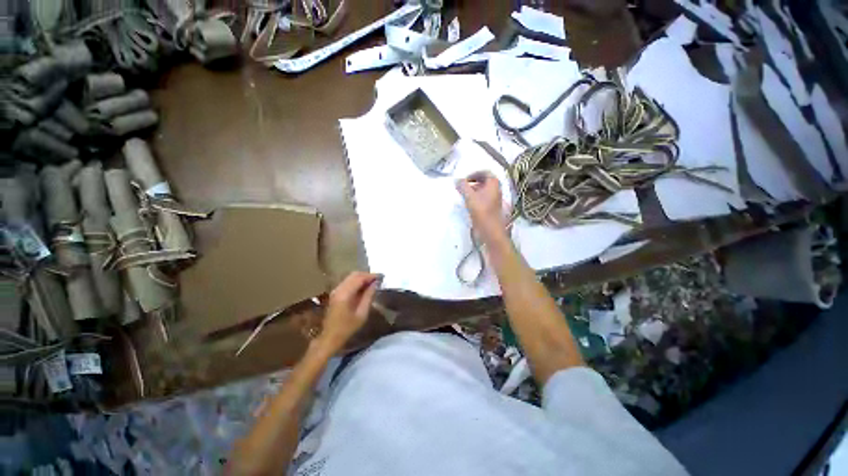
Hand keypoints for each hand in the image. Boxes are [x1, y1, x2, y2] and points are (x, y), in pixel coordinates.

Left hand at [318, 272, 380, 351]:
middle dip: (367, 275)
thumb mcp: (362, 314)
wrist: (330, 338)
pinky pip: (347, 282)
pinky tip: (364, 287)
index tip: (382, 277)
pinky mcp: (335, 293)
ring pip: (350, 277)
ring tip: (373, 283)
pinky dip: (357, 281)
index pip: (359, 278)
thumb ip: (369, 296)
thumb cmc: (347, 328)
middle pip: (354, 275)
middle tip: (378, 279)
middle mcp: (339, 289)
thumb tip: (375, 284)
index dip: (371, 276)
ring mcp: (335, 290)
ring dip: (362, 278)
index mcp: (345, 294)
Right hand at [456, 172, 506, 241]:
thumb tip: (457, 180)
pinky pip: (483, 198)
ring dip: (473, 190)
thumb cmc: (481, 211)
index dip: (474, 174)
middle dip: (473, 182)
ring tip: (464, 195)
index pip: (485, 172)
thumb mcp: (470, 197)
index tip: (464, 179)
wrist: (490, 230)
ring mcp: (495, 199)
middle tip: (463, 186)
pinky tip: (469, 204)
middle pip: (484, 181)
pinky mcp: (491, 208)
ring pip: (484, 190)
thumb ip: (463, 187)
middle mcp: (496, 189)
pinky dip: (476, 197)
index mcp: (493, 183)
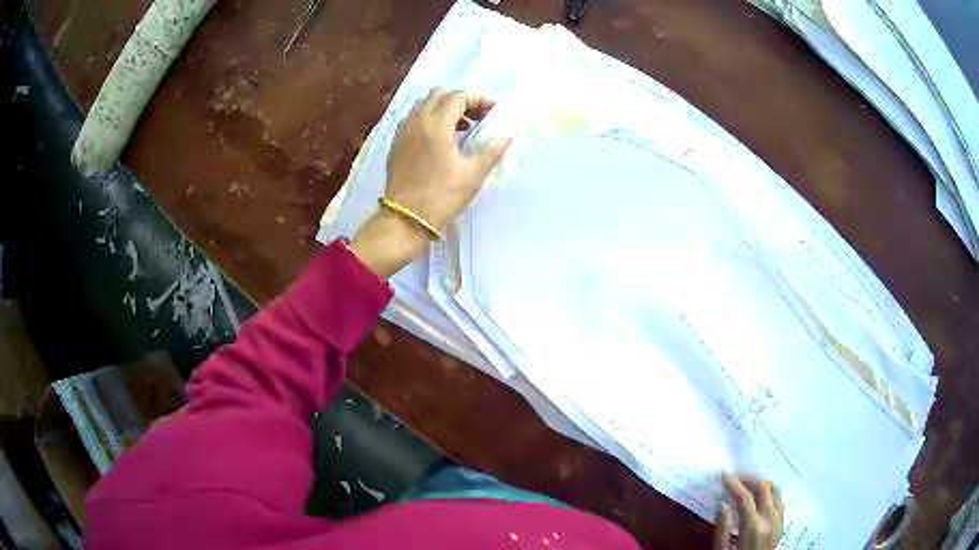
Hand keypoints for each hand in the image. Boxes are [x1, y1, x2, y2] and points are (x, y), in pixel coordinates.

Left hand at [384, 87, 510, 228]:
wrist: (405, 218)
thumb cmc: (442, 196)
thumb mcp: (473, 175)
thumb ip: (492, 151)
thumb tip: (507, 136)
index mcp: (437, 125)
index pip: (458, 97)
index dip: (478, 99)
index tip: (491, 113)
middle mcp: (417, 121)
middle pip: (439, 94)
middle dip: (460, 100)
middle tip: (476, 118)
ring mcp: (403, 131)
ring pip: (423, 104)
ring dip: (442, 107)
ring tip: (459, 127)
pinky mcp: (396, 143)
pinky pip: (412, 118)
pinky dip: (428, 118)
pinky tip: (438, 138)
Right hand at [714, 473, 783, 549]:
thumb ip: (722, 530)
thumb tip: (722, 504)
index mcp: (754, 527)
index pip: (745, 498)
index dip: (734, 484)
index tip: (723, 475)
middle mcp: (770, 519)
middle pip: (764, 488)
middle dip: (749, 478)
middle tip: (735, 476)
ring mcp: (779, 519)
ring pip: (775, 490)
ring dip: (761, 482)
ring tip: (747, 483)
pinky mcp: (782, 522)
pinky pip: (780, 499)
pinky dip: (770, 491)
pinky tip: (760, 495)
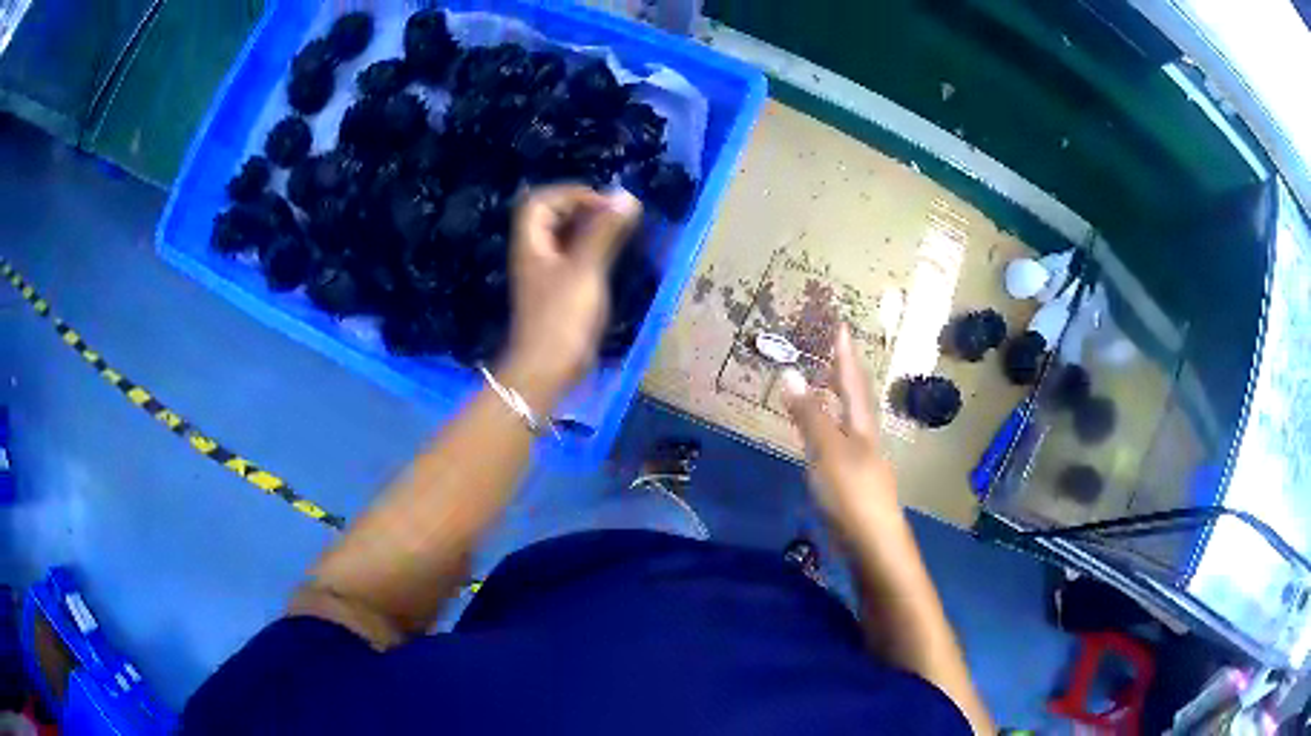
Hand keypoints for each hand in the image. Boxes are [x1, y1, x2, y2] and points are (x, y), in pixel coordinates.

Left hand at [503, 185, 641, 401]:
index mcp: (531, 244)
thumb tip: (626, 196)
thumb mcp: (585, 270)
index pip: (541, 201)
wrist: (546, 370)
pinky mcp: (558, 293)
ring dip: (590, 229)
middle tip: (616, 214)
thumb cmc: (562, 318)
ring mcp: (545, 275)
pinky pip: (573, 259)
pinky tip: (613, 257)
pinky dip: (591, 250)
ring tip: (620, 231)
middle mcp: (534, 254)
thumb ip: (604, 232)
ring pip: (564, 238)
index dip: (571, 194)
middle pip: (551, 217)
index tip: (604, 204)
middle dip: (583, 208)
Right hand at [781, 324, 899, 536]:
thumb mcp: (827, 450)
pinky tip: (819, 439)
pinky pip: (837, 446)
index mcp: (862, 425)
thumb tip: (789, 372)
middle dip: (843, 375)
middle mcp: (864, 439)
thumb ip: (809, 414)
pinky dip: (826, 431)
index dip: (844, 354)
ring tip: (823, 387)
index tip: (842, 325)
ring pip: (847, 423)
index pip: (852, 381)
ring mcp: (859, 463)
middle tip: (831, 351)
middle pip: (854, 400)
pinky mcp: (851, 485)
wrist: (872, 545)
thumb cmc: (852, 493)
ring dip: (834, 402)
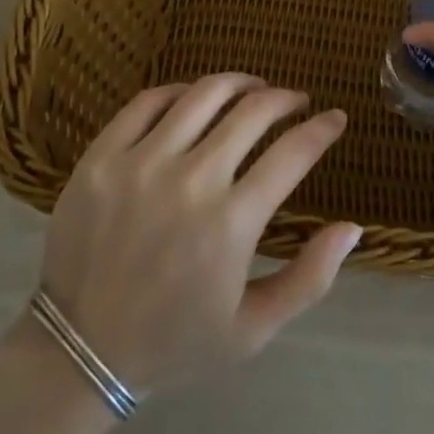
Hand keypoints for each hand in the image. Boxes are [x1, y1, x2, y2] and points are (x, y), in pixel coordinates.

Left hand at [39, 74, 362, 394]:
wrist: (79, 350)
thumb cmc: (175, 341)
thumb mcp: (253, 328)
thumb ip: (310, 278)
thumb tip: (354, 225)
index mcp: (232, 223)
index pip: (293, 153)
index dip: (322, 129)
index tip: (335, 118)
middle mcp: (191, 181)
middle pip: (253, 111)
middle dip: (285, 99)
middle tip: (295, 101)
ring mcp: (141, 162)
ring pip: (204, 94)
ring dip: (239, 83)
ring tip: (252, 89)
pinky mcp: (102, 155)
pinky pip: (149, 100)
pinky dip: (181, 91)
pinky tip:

EXERCISE | Beginning with the line containing "wrist: (330, 338)" and ending with the line containing "ring mcp: (335, 290)", extract those lines exactly from the listing above, and only those.

COMPLETED EXERCISE |
wrist: (330, 338)
pinky pip: (347, 282)
pinky tip: (364, 287)
index tip: (382, 277)
pinky mcp: (335, 293)
ring pip: (350, 277)
ring tip: (373, 283)
pinky dip: (357, 281)
index pip: (359, 278)
thumb ip: (369, 296)
thumb cmc: (347, 328)
middle pip: (354, 275)
middle tip: (378, 279)
middle mcp: (339, 289)
thumb tip: (375, 284)
index dip: (371, 276)
ring mcp: (335, 290)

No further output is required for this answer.